Giovedi 10 Dicembre 2015 |
Nella fattispecie sottoposta all'attenzione della Suprema Corte, un società propone avanti al GdP opposizione a precetto ex art. 615 c.p.c notificatogli da una CTU, unitamente al decreto di liquidazione emesso dal Tribunale, con il quale era stato riconosciuto a quest'ultima, per l'attività di consulenza tecnica resa nel procedimento in cui era parte la società medesima, l'importo di Euro 1.200,00, oltre accessori di legge, posto provvisoriamente a carico solidale delle parti.
La società attrice esponeva che la Ctu aveva chiesto il pagamento del dovuto per la quota di 1/2 ad essa società; essa esponente aveva versato l'importo di 1/3, in quanto le parti coinvolte nel giudizio erano tre; in seguito la consulente aveva domandato ad essa opponente il pagamento dell'intero importo; la causa nell'ambito della quale la CTU aveva prestato la propria opera, era stata definita con sentenza che aveva posto in via definitiva le spese di consulenza per 4/5 a carico della parte soccombente, e per la restante parte, in misura eguale, a carico delle altre parti.
Pertanto, la successiva sentenza aveva privato di efficacia il primo decreto di liquidazione, sostituendolo con un differente riparto delle spese di Ctu fra le parti.

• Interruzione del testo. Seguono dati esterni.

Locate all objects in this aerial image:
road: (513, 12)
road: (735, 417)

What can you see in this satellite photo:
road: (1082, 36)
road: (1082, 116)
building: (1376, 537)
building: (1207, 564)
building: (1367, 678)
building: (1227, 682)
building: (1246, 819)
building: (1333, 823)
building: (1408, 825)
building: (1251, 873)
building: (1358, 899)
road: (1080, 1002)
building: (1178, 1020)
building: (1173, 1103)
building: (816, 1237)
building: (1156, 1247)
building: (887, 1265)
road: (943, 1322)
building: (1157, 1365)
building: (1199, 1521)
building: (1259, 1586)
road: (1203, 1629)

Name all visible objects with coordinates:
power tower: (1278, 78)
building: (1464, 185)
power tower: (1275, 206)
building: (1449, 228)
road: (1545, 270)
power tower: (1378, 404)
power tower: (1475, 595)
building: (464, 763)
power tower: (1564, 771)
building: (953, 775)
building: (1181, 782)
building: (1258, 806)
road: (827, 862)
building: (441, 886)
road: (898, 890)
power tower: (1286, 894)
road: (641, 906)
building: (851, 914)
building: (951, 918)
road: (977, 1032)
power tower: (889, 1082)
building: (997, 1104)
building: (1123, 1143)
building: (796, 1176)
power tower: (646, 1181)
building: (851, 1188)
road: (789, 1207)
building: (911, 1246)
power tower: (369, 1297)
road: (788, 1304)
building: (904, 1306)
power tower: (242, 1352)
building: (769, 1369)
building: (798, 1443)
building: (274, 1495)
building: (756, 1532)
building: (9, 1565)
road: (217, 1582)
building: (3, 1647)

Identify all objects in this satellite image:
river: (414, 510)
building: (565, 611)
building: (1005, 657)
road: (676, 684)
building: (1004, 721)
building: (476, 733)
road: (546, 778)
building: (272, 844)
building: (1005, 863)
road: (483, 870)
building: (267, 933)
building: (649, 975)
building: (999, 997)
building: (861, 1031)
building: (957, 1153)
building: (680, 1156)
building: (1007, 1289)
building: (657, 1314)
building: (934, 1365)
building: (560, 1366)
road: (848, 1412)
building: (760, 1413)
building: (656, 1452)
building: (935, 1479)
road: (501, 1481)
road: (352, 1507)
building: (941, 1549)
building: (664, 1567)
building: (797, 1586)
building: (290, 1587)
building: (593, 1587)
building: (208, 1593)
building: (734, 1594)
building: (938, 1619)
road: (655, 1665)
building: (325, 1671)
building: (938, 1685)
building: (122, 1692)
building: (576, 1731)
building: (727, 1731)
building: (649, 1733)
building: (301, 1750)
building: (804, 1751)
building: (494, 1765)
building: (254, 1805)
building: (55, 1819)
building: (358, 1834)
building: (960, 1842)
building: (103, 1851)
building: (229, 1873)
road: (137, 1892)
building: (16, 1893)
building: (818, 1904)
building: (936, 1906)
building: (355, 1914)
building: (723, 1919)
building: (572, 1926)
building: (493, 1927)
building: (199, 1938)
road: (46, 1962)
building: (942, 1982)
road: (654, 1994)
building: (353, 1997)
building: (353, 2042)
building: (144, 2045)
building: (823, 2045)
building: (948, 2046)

Il Giudice di Pace in primo grado accoglie l'opposizione e in grado di appello il Tribunale respinge l'impugnazione della CTU, e conferma la pronuncia del Giudice di Pace, sul presupposto che il riparto delle spese di Ctu in questione fosse ormai regolato dalla successiva sentenza del Tribunale.
La Corte di Cassazione, con la decisione in commento, su ricorso della CTU ribalta la pronuncia della Corte territoriale, osservando che:
la consulenza tecnica d'ufficio rappresenta non un mezzo di prova in senso proprio, ma un ausilio per il giudice e, quindi, un atto necessario del processo che l'ausiliare pone in essere nell'interesse generale della giustizia e comune delle parti in virtù di un mandato neutrale;
il criterio di pagamento delle spettanze al CTU prescinde dalla ripartizione dell'onere delle spese tra le parti contenuto in sentenza, che avviene sulla base del principio della soccombenza e, concernendo unicamente il rapporto fra dette parti, non è opponibile all'ausiliario;
Pertanto le parti sono solidalmente responsabili del pagamento delle relative competenze anche dopo che la controversia, durante la quale il consulente ha espletato il suo incarico, sia stata decisa con sentenza, definitiva o non ancora passata in giudicato, a prescindere dalla ripartizione di dette spese nella stessa stabilita e, quindi, altresì, ove tale ripartizione sia difforme da quella in precedenza adottata con il decreto di liquidazione emesso dal giudice;
In conclusione, in punto di diritto, la Corte di Cassazione enuncia il seguente principio: “qualora il consulente tecnico d'ufficio non abbia ricevuto il proprio compenso dalle parti a ciò obbligate a seguito dell'emissione di decreto provvisorio di liquidazione, ed abbia inutilmente chiesto il dovuto ai soggetti indicati nel decreto di liquidazione provvisoria delle sue spettanze, secondo le percentuali ivi stabilite, le parti sono solidalmente obbligate a corrisponderlo a prescindere dalla diversa ripartizione delle medesime spese stabilita nella sentenza che ha definito la controversia".
La parte vittoriosa, poi - osserva la Corte - qualora abbia corrisposto l'intero onorario del consulente, potrà rivalersi nei confronti del soccombente.
La Corte accoglie quindi il ricorso principale, cassa la sentenza impugnata e rinvia al Tribunale, in diversa composizione.